Activity →
Each line from the one containing "A stack of 7" through the last line of the data below is to be written out verbatim, and nothing more.
:: The records
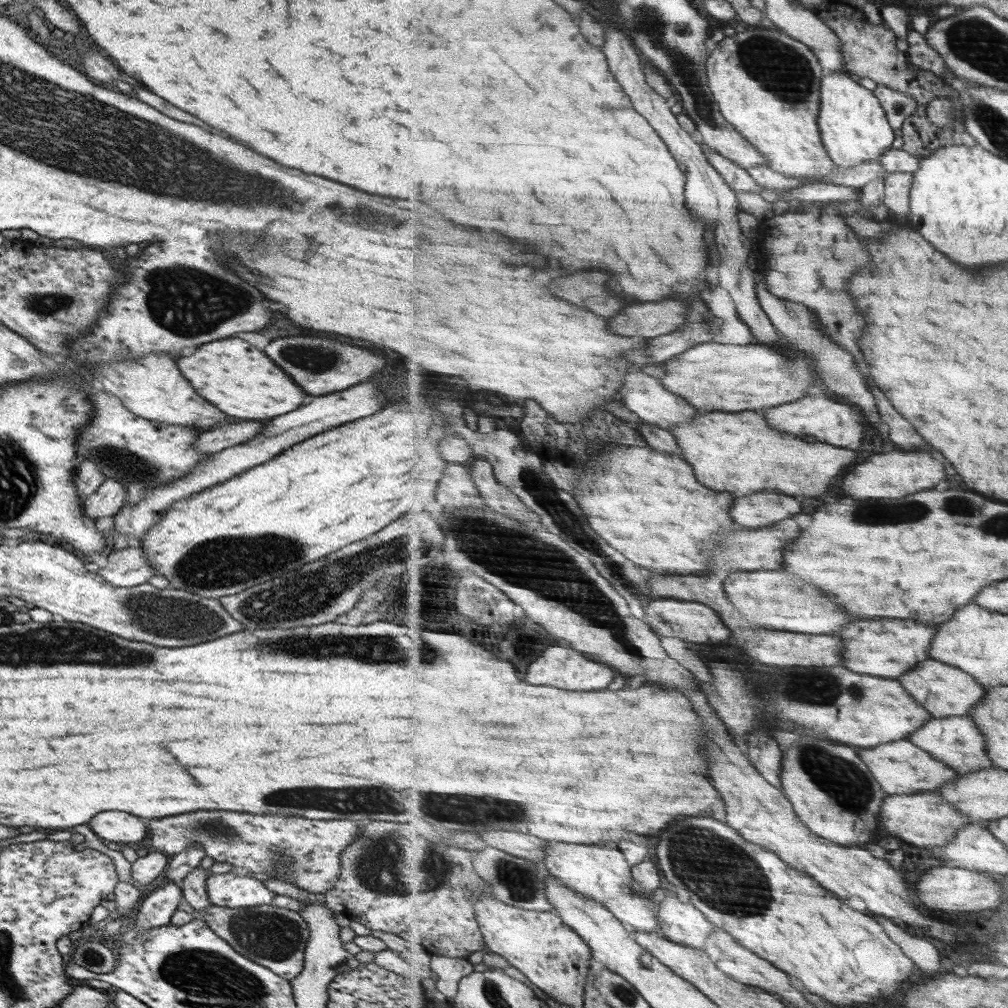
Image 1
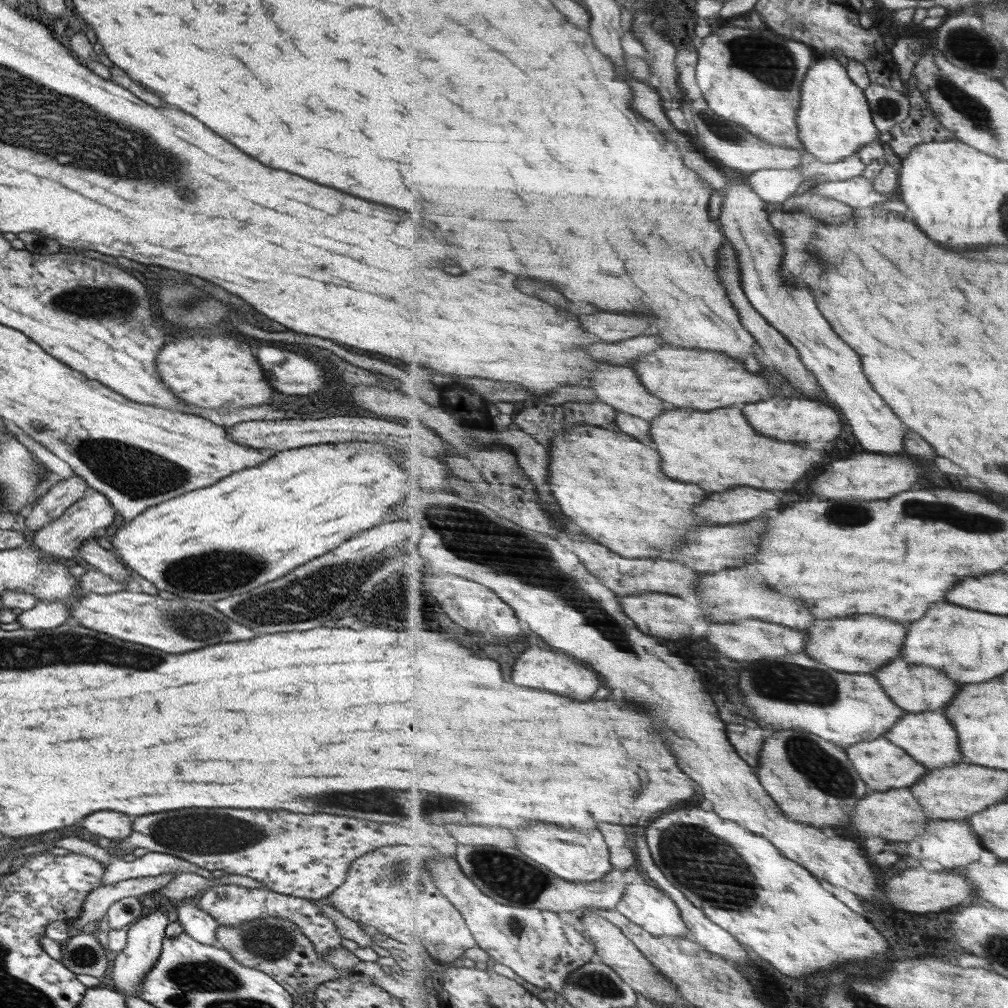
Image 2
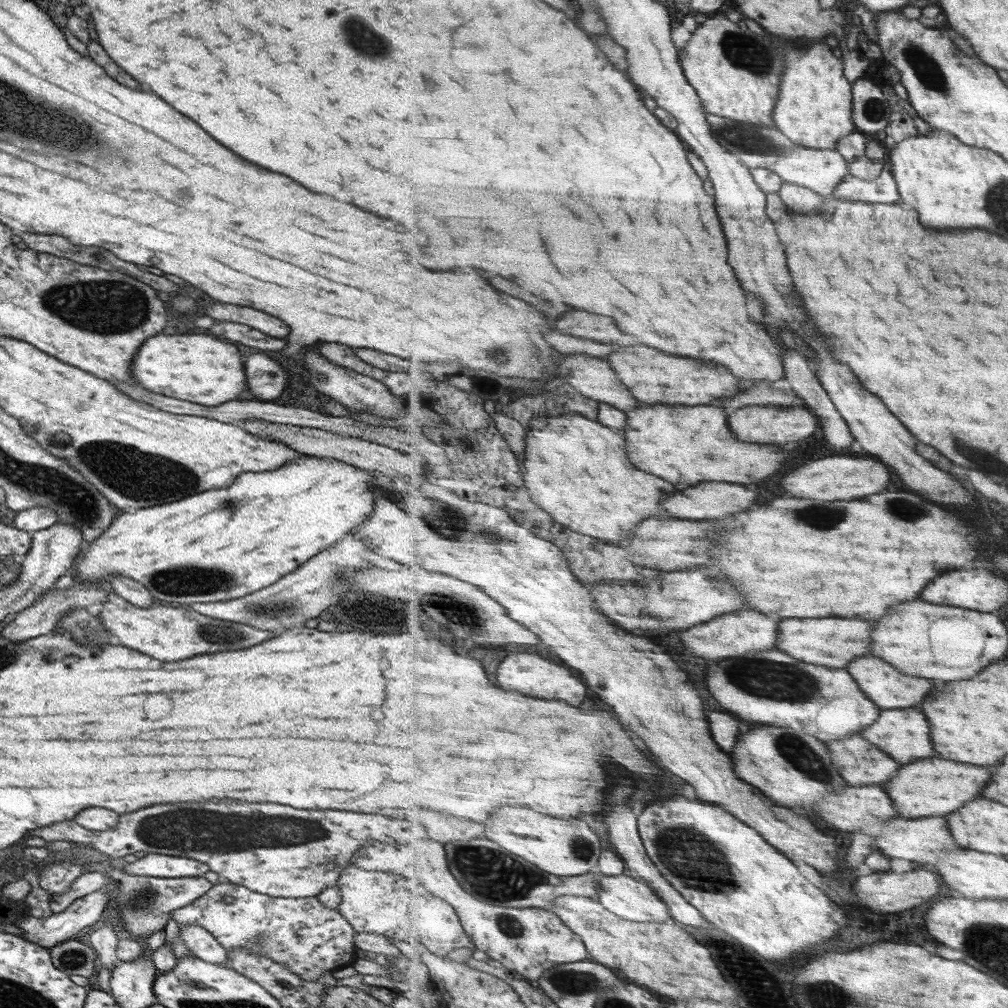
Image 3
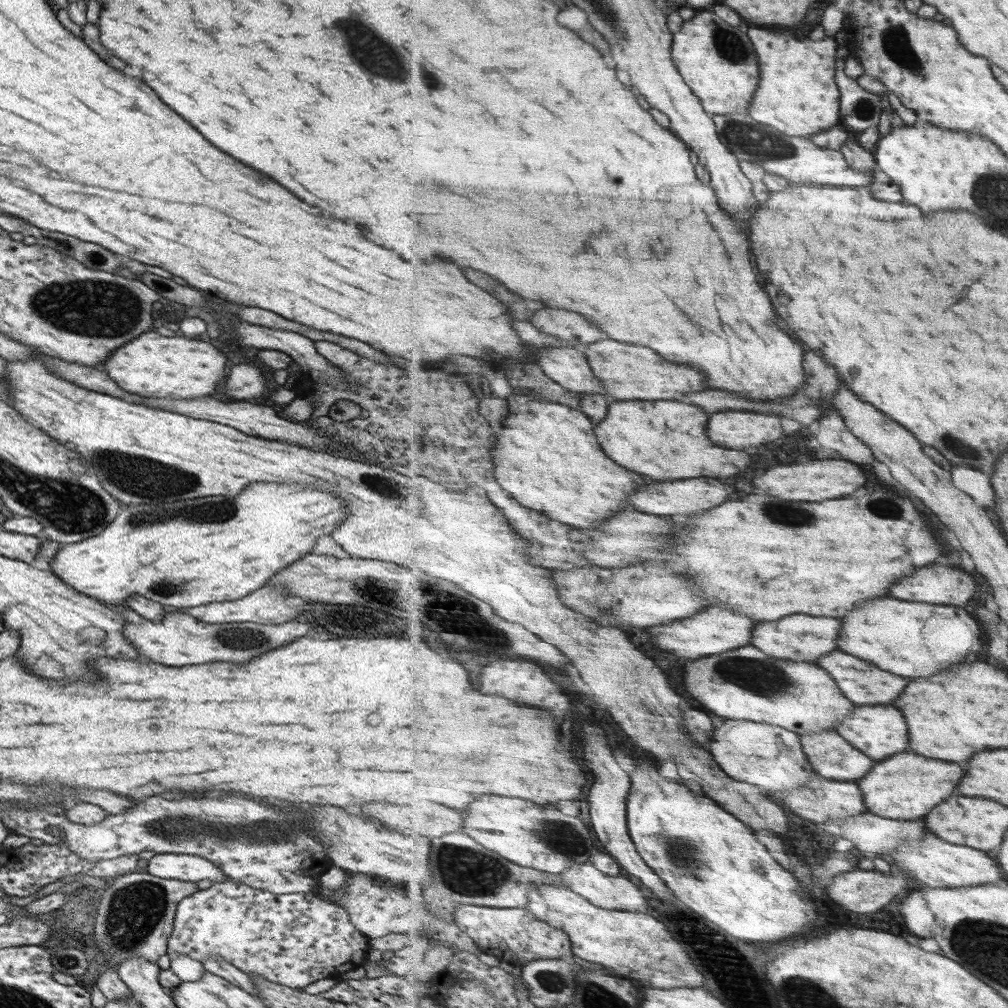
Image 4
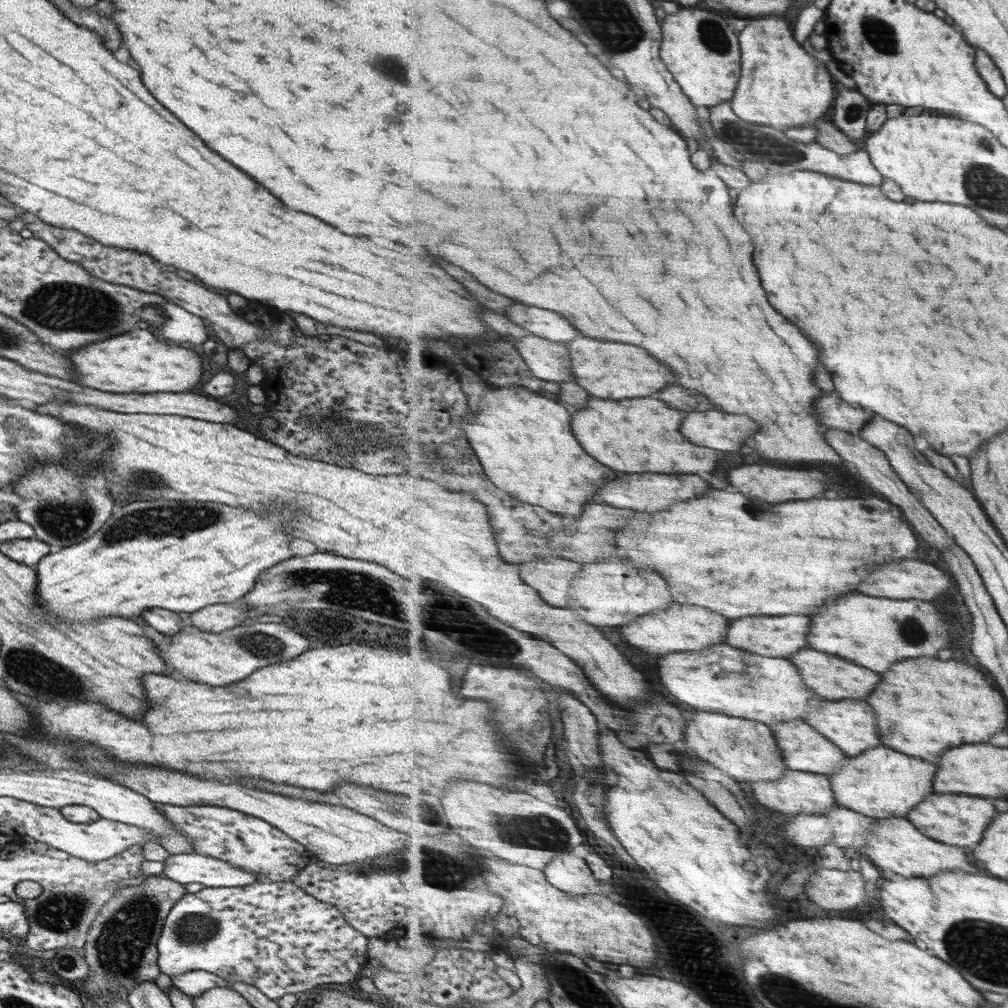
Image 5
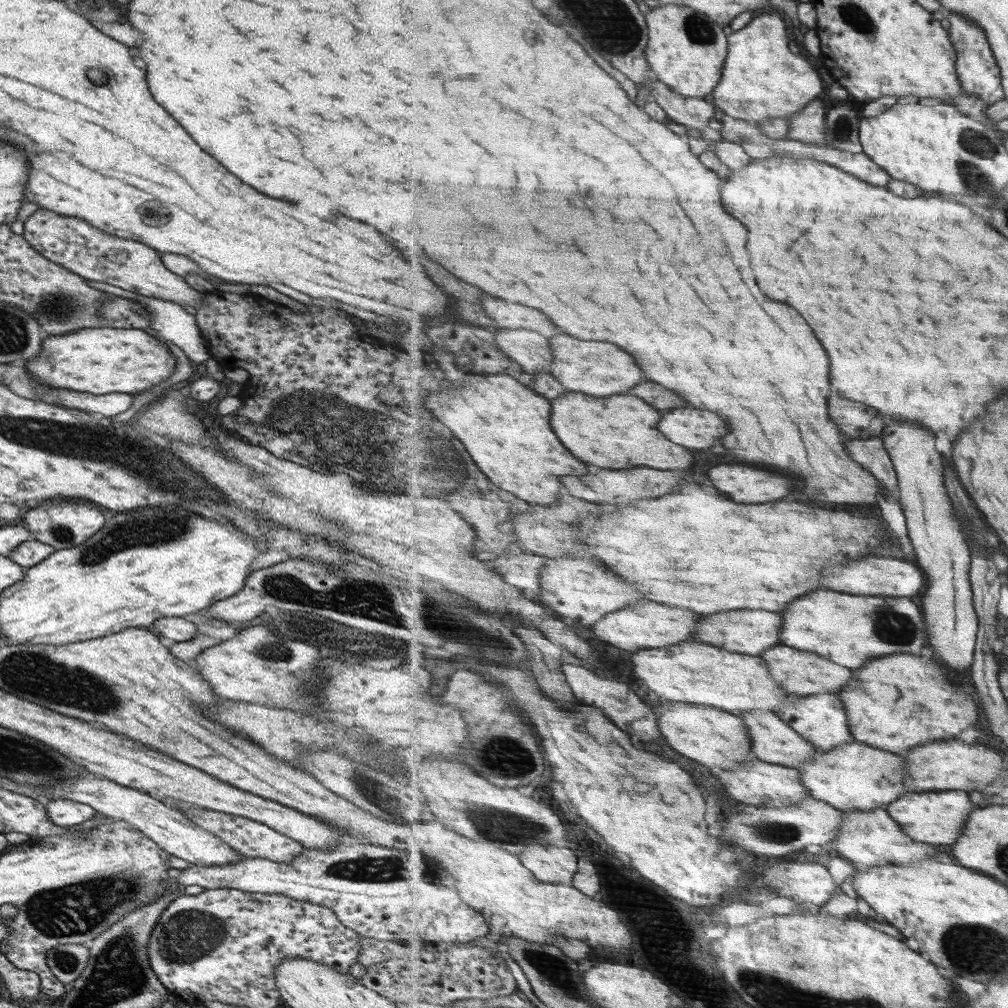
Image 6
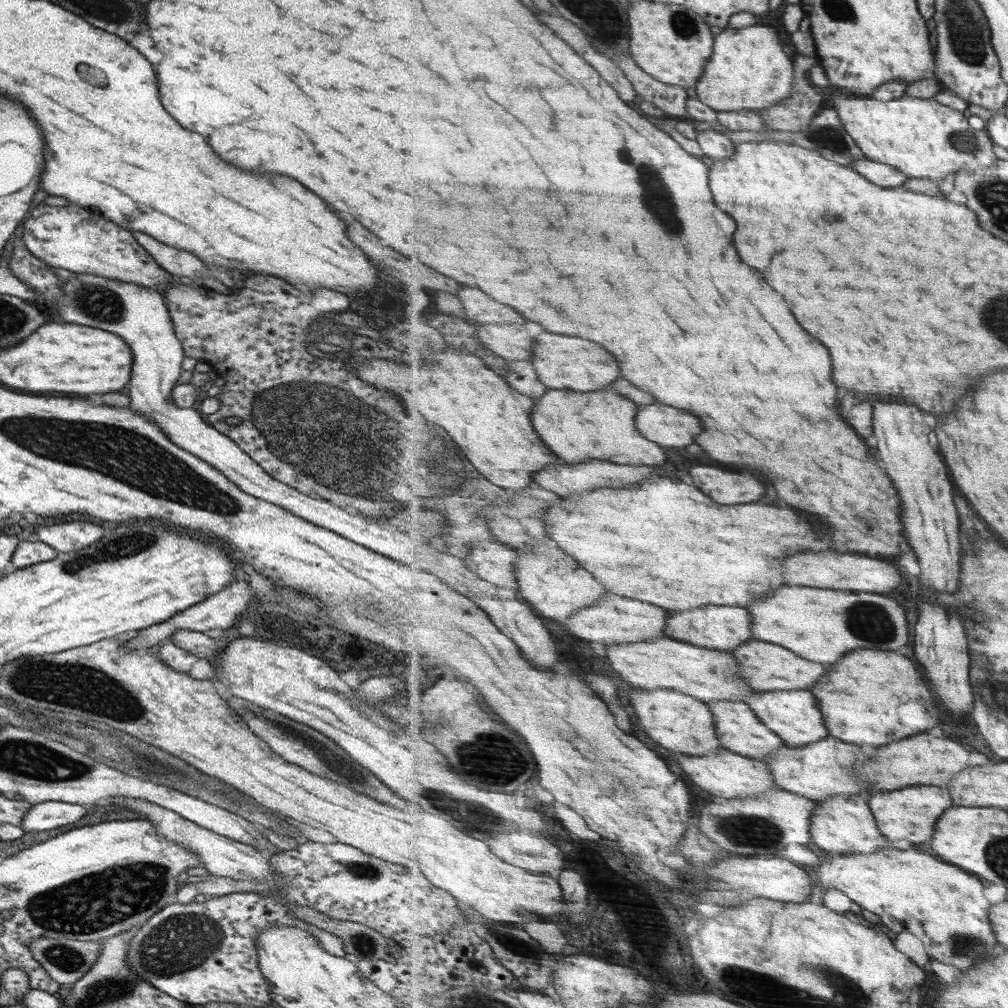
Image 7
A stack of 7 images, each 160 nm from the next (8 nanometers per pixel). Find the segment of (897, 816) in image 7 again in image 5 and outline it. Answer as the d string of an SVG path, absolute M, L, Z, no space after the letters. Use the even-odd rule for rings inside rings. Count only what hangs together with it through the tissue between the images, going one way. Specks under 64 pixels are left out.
M935 793L915 806L909 812L907 819L928 837L953 846L971 849L975 848L984 839L985 831L997 815L997 808L993 807L993 800L989 800L989 798Z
::::
Problem solution →
A stack of 7 images, each 160 nm from the next (8 nanometers per pixel). Find the segment of (897, 816) in image 7 again in image 5 and outline it. Answer as the d string of an SVG path, absolute M, L, Z, no space after the letters. Use the even-odd rule for rings inside rings. Count only what hangs together with it through the tissue between the images, going one way. Specks under 64 pixels are left out.
M935 793L915 806L909 812L907 819L928 837L953 846L971 849L975 848L984 839L985 831L997 815L997 808L993 807L993 800L989 800L989 798Z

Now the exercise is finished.